[Start of Attachment]

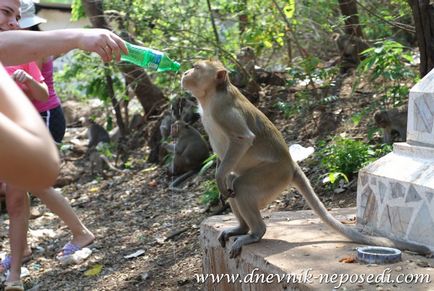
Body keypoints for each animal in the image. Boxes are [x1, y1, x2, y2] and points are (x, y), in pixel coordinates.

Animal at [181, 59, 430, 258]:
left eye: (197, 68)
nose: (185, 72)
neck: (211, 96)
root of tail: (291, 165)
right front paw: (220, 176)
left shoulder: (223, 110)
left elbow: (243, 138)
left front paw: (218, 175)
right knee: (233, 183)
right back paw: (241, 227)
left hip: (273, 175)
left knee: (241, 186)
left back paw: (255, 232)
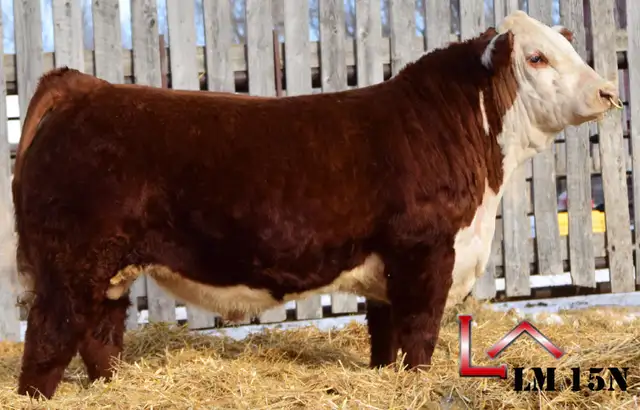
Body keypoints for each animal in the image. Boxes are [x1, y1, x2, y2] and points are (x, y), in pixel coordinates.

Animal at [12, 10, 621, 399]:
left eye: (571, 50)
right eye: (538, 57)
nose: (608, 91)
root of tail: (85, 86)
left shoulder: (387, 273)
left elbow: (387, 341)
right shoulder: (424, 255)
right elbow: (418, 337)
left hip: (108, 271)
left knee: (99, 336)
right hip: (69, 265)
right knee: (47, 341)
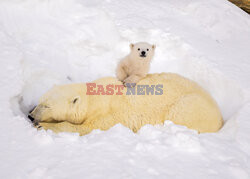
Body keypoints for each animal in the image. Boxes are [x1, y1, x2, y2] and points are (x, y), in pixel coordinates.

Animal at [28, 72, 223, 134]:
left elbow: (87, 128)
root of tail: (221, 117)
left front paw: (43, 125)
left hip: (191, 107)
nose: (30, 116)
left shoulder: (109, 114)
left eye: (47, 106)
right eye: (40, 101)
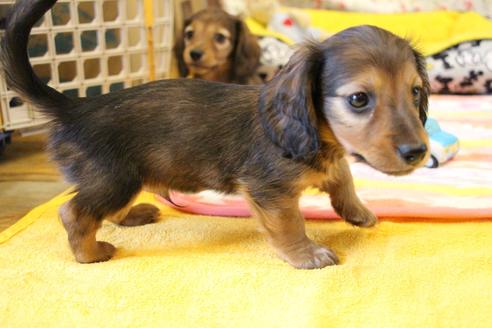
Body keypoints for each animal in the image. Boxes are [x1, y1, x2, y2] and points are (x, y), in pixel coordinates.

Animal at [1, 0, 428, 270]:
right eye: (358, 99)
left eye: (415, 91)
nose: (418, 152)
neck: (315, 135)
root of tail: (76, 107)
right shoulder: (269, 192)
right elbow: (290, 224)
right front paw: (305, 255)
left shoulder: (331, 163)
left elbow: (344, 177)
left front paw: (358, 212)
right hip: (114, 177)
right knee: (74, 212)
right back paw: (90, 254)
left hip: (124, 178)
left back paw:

[End of Attachment]

*Action item*: Copy every line above that includes the string "elbow".

*Answer for the task*:
left elbow: (243, 138)
left elbow: (387, 341)
right elbow: (418, 337)
left elbow: (87, 128)
right elbow: (290, 224)
left elbow: (344, 177)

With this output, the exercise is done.